Start of SOURCE MATERIAL

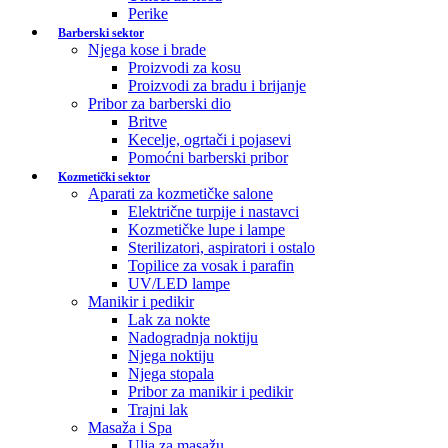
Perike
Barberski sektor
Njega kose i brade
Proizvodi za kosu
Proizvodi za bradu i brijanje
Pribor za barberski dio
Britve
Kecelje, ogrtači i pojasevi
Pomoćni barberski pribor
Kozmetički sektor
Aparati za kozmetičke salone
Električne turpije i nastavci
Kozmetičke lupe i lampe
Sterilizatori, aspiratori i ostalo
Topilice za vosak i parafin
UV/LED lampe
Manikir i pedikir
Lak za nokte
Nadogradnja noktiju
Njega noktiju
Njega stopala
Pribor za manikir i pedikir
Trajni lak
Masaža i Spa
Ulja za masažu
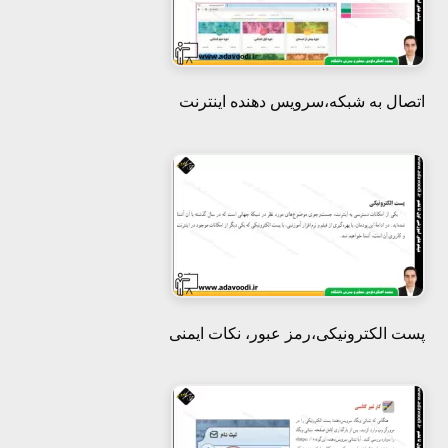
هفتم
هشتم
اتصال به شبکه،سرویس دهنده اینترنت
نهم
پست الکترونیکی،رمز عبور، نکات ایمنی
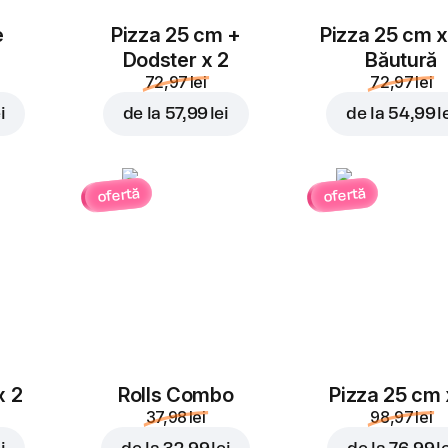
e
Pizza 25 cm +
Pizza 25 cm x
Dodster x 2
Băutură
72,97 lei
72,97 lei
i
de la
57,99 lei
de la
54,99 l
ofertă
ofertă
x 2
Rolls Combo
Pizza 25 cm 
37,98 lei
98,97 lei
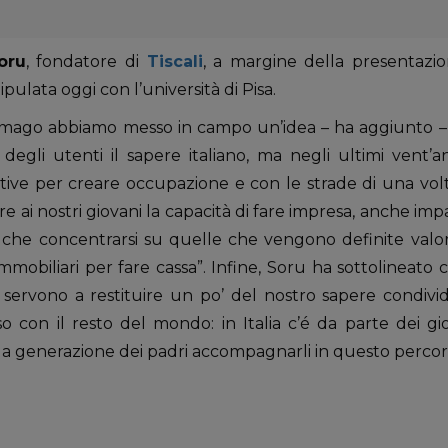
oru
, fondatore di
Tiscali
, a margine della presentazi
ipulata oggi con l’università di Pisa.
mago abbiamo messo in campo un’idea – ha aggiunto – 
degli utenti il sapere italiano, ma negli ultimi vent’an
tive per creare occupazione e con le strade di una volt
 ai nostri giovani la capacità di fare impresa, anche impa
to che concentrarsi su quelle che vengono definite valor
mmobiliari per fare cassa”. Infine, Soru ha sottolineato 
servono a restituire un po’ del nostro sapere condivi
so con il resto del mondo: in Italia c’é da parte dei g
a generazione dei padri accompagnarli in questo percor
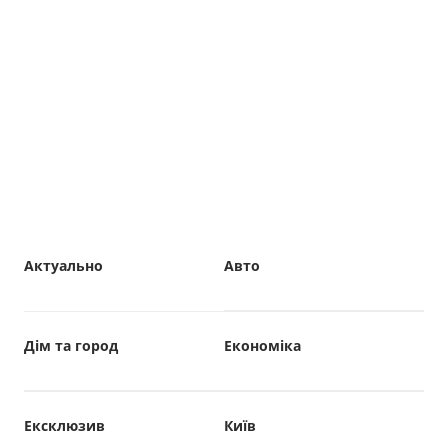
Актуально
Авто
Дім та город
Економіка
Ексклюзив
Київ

End of SOURCE MATERIAL

Return each line of the material above that contains the string "Njega". Matches are case-sensitive.

Njega kose i brade
Njega noktiju
Njega stopala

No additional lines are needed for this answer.